Consigne:
Répondre aux questions suivantes d'après la page sur le métier de blanchisseuse :
1. Jusqu'à quelle époque la blanchisseuse nettoyait-elle le linge fin des familles aisées ?
2. Combien d'heures par jour les blanchisseuses pouvaient-elles travailler à la belle saison au XIXème siècle ?
3. Au cours de quelle décennie l'utilisation de la machine à laver se démocratise-t-elle au sein des foyers ?

Page:
--------

Autre métier disparu: la blanchisseuse, qui jusqu’au début du XXème siècle nettoyait le linge fin, les habits du dimanche ou les robes de dentelle des familles aisées. Alors que l’eau chaude courante n’existait pas encore, ce travail nécessitait l’utilisation de cendres de bois pour laver le linge dans les cours d’eau, les baquets ou les lavoirs, comme par exemple le lavoir collectif de Saint-Pierre à Montmartre représenté ici par le peintre Gaston Marquet. Le linge fumant était ensuite battu avec un fer afin de l’essorer et de le faire sécher, une tache particulièrement pénible et éreintante. A la belle saison, les blanchisseuses pouvaient travailler jusqu’à 14 heures par jour au XIXème siècle. Avec l’automatisation des taches ménagères et l’apparition de la machine à laver, dont l’utilisation se démocratise au sein des foyers dans les années 1960, ce métier, en plus de perdre de sa pénibilité, s’est réorienté et s’adresse aujourd’hui non plus aux particuliers, qui peuvent désormais laver leur linge eux-mêmes, mais est devenu un service industriel aux milieux ayant besoin de laver du linge en grande quantité.

--------

Données fournies:
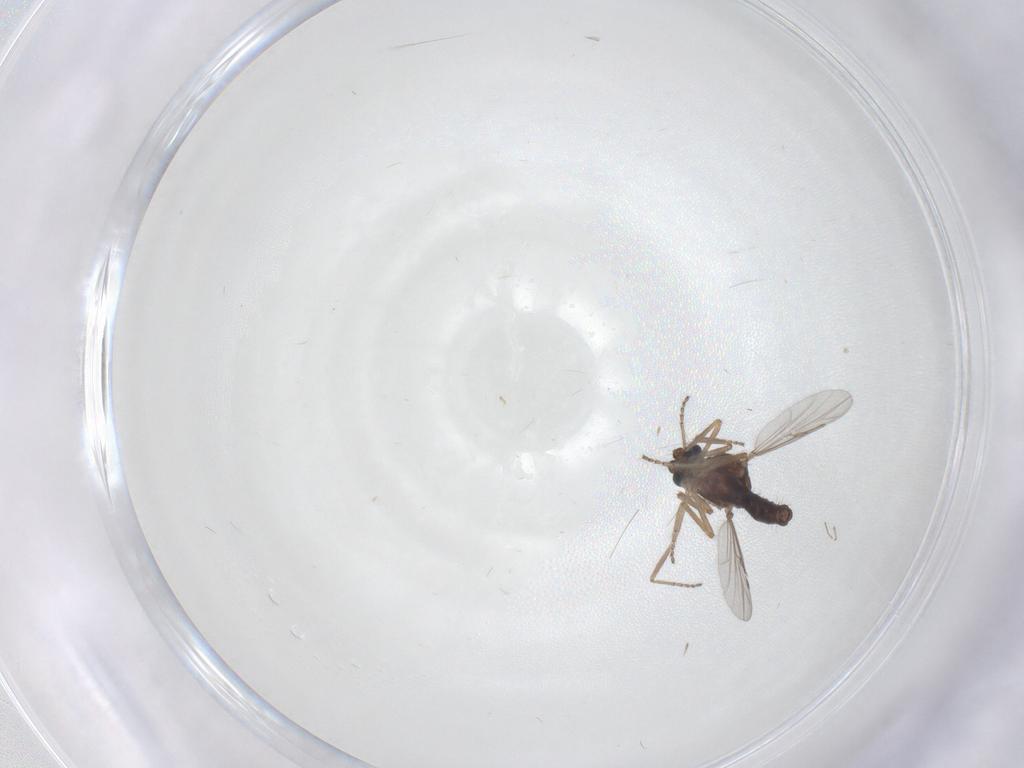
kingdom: Animalia
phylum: Arthropoda
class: Insecta
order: Diptera
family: Ceratopogonidae
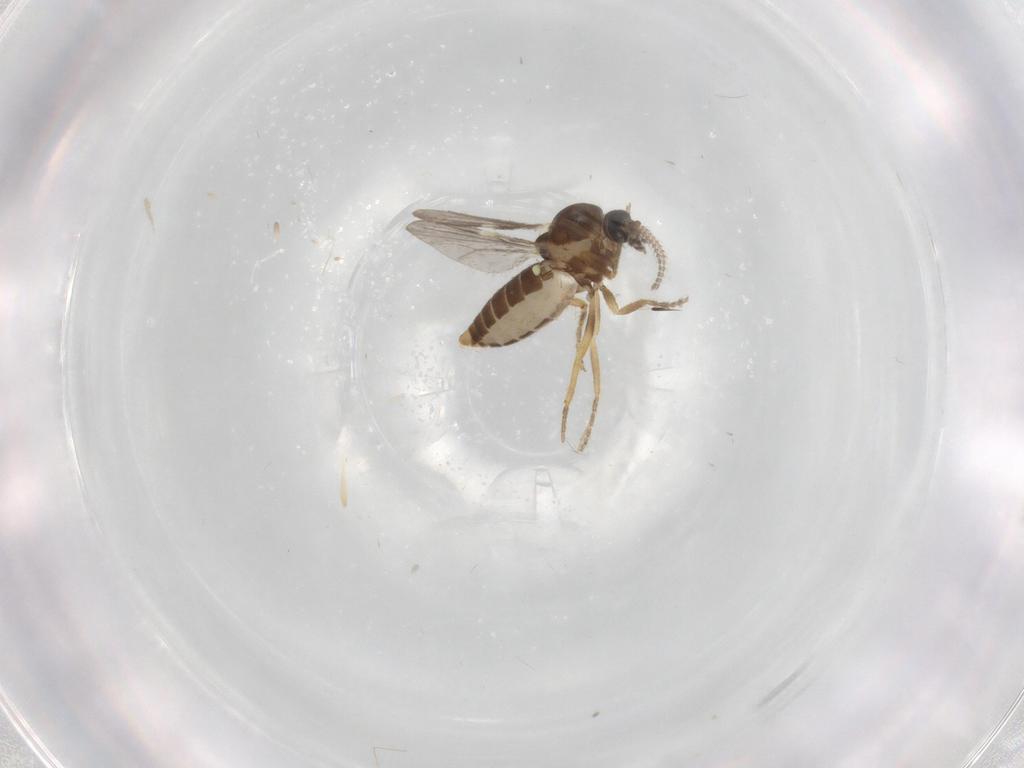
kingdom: Animalia
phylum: Arthropoda
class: Insecta
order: Diptera
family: Ceratopogonidae
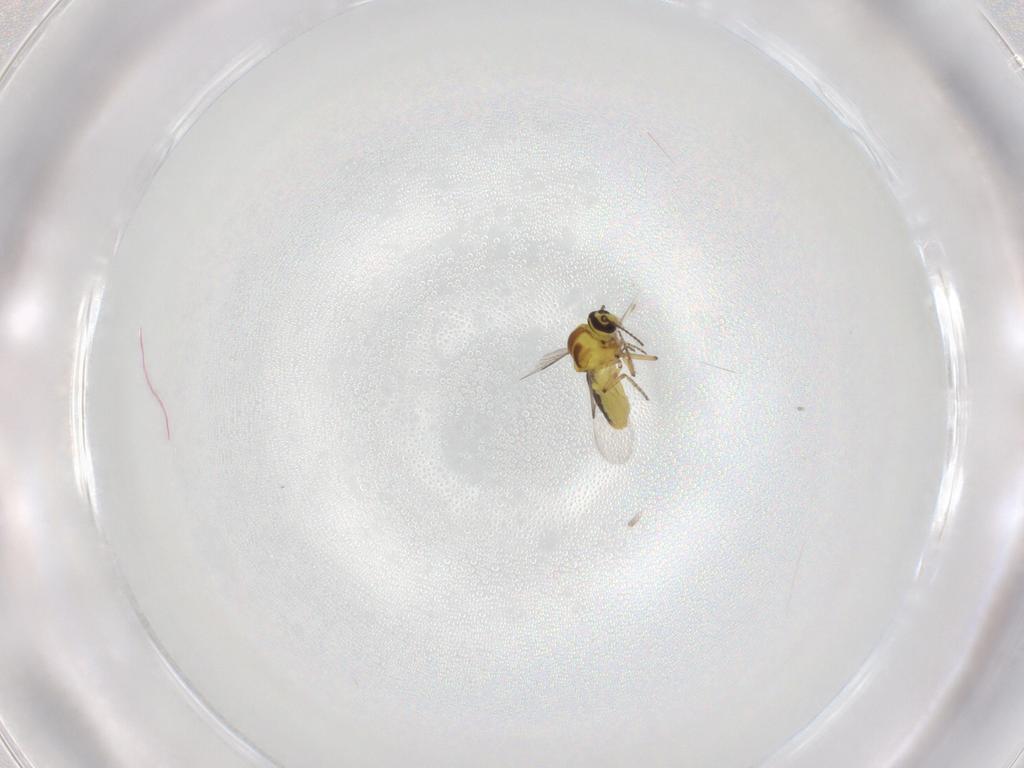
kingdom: Animalia
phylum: Arthropoda
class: Insecta
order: Diptera
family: Ceratopogonidae
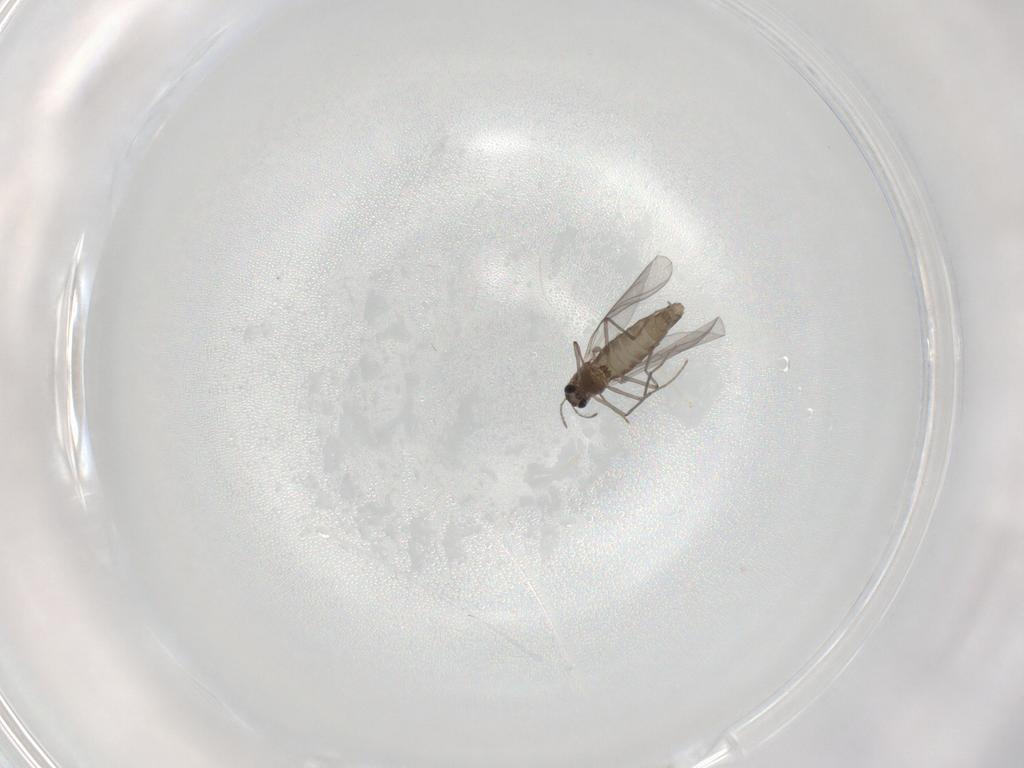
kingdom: Animalia
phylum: Arthropoda
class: Insecta
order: Diptera
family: Chironomidae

--------

Réponse:
1. Jusqu'au début du XXème siècle.
2. Jusqu'à 14 heures par jour.
3. Dans les années 1960.